My unidentifiability argument is that if a model:
Has been pre-trained on ~the whole internet
Is sophisticated/complex enough to become TAI potential if (more) RL training occurs
Is told to follow directions subject to ethical considerations, then given directions
Then it would be really weird if it didn’t understand that it’s designed to follow directions subject to ethical considerations. If there’s a way for this to happen, I haven’t seen it described anywhere.
It might still occasionally misinterpret your directions, but it should generally understand that the training goal is to follow directions subject to non-consequentialist ethical considerations before RL training turns it into a proxy goal optimizer. Deception gets even less likely when you factor in that to be deceptive, it would need a very long-term goal and situational awareness before or around the same time as it understood that it needs to follow directions subject to ethical considerations. What’s the story for how this happens?

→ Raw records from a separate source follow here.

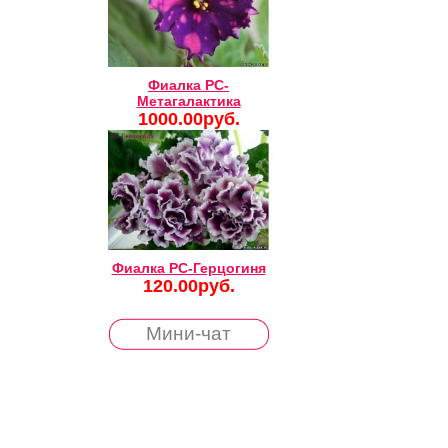
Фиалка РС-
Метагалактика
1000.00руб.
Фиалка РС-Герцогиня
120.00руб.
Мини-чат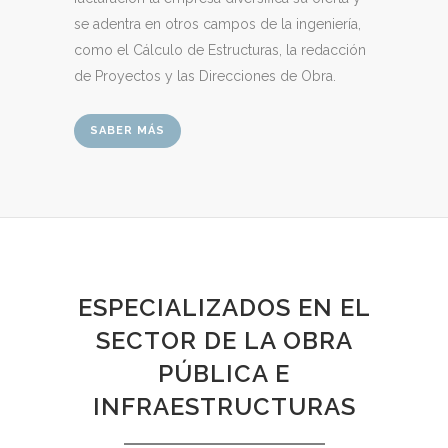
se adentra en otros campos de la ingeniería,
como el Cálculo de Estructuras, la redacción
de Proyectos y las Direcciones de Obra.
SABER MÁS
ESPECIALIZADOS EN EL
SECTOR DE LA OBRA
PÚBLICA E
INFRAESTRUCTURAS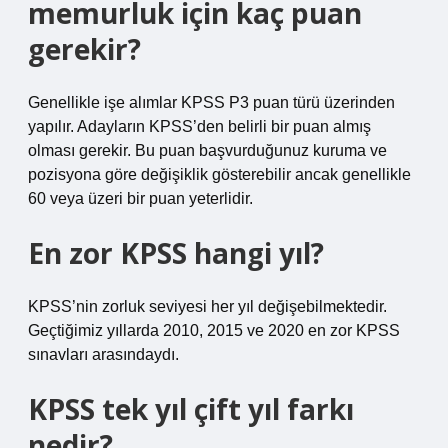
memurluk için kaç puan
gerekir?
Genellikle işe alımlar KPSS P3 puan türü üzerinden
yapılır. Adayların KPSS’den belirli bir puan almış
olması gerekir. Bu puan başvurduğunuz kuruma ve
pozisyona göre değişiklik gösterebilir ancak genellikle
60 veya üzeri bir puan yeterlidir.
En zor KPSS hangi yıl?
KPSS’nin zorluk seviyesi her yıl değişebilmektedir.
Geçtiğimiz yıllarda 2010, 2015 ve 2020 en zor KPSS
sınavları arasındaydı.
KPSS tek yıl çift yıl farkı
nedir?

I was using unidentifiability in the Hubinger way. I do believe that if you try to get an AI trained in the way you mention here to follow directions subject to ethical considerations, by default, the things it considers “maximally ethical” will be approximately as strange as the sentences from above.
That said, this is not actually related to the problem of deceptive alignment, so I realise now that this is very much a side point.
Hubinger et al’s definition of unidentifiability, which I’m referring to in this post:
I’m referring to unidentifiability in terms of goals of a model in a (pre-trained) reinforcement learning context. I think the internet contains enough information to adequately pin-point following directions. Do you disagree, or are you using this term some other way?
Pre-trained models having weird output probabilities for carefully designed gibberish inputs doesn’t seem relevant to me. Wouldn’t that be more of a capability failure than goal misalignment? It doesn’t seem to indicate that the model is optimizing for something other than next token prediction. I’m arguing that models are unlikely to be deceptively aligned, not that they are immune to all adversarial inputs. I haven’t read the post you linked to in full, so let me know if I’m missing something.
My unidentifiability argument is that if a model:
Has been pre-trained on ~the whole internet
Is sophisticated/complex enough to become TAI potential if (more) RL training occurs
Is told to follow directions subject to ethical considerations, then given directions
Then it would be really weird if it didn’t understand that it’s designed to follow directions subject to ethical considerations. If there’s a way for this to happen, I haven’t seen it described anywhere.
It might still occasionally misinterpret your directions, but it should generally understand that the training goal is to follow directions subject to non-consequentialist ethical considerations before RL training turns it into a proxy goal optimizer. Deception gets even less likely when you factor in that to be deceptive, it would need a very long-term goal and situational awareness before or around the same time as it understood that it needs to follow directions subject to ethical considerations. What’s the story for how this happens?
I was using unidentifiability in the Hubinger way. I do believe that if you try to get an AI trained in the way you mention here to follow directions subject to ethical considerations, by default, the things it considers “maximally ethical” will be approximately as strange as the sentences from above.
That said, this is not actually related to the problem of deceptive alignment, so I realise now that this is very much a side point.